** Exercise requirements **
**1)** Name every animal that the commentary on gun control below says the writer hunted with a father.
**2)** Decide whether each statement agrees with the commentary on gun control below, and answer yes or no with the deciding words quoted: (a) The writer has owned a real gun as an adult. (b) The killer took 32 lives in addition to his own. (c) The writer has ties to the NRA.
**3)** Extend the commentary on gun control below, starting right after its final sentence.

** Source extract **
=== Section Start ===
It had to happen. Shortly after the media first reported the Virginia Tech massacre, people started saying that this incident proved that the current level of gun control in the United States was woefully inadequate.
On the subject of gun control, I should say from the outset that I'm hardly what one would call a "gun fanatic". I've never owned a gun in my life, unless one counts the BB guns which were given to me as gifts when I was very young. The last time I used a gun was more than 30 years ago, when my father took me hunting for rabbits and squirrels (with a .22 rifle) and quail (with a shotgun). I have no relationship whatsoever with the NRA.
So it isn't any vested interest, pertaining to guns, which causes me to point out the inanity of the tired and specious arguments once again being trotted out in favor of stiffer gun laws. According to the gun control people, if we just abolished the Constitutional right to bear arms, incidents such as the recent massacre at Virginia Tech would be abolished or significantly curtailed.
Hmmm, let's examine the plausibility of that argument.
The killer, Cho Seung-Hui, killed 32 people, plus himself. Depending on who you believe, somewhere between 15 and 30 additional people were injured. (Actually, the highest estimate I've heard, in terms of nonlethal injuries, was 29. But I'm being generous for the sake of this argument.)
=== Section End ===
** Supplied entries **
=== Section Start ===
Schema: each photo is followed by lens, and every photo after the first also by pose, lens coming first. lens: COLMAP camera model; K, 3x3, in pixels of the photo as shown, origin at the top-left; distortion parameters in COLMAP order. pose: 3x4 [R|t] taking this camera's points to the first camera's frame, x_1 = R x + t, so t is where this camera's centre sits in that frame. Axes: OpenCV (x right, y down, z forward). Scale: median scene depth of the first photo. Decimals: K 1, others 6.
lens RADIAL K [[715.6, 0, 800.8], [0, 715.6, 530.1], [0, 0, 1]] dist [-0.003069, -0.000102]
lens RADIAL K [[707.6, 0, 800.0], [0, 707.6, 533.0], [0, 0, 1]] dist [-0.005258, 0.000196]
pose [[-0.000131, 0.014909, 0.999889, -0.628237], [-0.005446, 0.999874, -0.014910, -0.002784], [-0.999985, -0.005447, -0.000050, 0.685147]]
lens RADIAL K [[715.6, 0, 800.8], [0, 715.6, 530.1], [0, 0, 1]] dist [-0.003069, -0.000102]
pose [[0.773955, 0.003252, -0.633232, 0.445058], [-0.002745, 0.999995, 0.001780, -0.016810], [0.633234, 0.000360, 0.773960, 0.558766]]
=== Section End ===
=== Section Start ===
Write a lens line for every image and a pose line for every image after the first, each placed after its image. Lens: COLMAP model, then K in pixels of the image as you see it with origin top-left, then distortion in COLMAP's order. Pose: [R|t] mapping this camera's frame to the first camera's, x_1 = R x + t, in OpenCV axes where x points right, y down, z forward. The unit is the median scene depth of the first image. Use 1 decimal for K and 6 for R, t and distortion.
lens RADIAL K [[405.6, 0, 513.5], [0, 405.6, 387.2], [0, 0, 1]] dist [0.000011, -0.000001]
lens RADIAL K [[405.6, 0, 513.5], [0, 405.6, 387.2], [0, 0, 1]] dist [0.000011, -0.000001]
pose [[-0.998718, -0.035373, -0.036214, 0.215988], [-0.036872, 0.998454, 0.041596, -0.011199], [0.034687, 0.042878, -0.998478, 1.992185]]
=== Section End ===
** Answers to the problems **
**1)** Rabbits, squirrels and quail.

**2)**
(a) No: "I've never owned a gun in my life, unless one counts the BB guns which were given to me as gifts when I was very young."
(b) Yes: "killed 32 people, plus himself."
(c) No: "I have no relationship whatsoever with the NRA."

**3)**
Horrible? Of course. Tragic? Absolutely. Preventable? Perhaps. But eliminating every handgun from the planet would not have prevented Cho Seung-Hui from killing numerous people. He would simply have found another way to do it.
People have been killing one another since time immemorial. Elizabeth (Erzsébet) Bathory, for instance, is a Hungarian countess believed by some to have killed hundreds of young women. Even the lowest estimates of her killings surpass the number of people recently killed by Cho Seung-Hui. Did Bathory use guns in any of those killings? No. It's arguable that shooting her victims would have been far more merciful than the shockingly cruel methods she used.
Wikipedia says that the total number of fatalaties in the Oklahoma City bombing was 168, and the total number of injuries was more than 800 people. (For those without ready access to a calculator, that's an average of 56 killings per person plus roughly 266 additional injuries per person, based on the fact that there were 3 killers involved.)
Would illegalizing guns have prevented that tragedy? No. Timothy McVeigh, Terry Nichols and Michael Fortier didn't need guns in order to kill and injure far more people than Cho Seung-Hui ever dreamed of killing.
One of the primary ingredients in the bombs used in Oklahoma City was fertilizer. Strangely, I don't see the gun control crowd calling for the illegalization of fertilizer.
The debate over gun control is not an abstract academic exercise. The outcome of that debate is of vital importance to our society's future.
The problem with misdiagnosing a problem and prescribing a false and ultimately useless solution is that the real solution is overlooked or minimized.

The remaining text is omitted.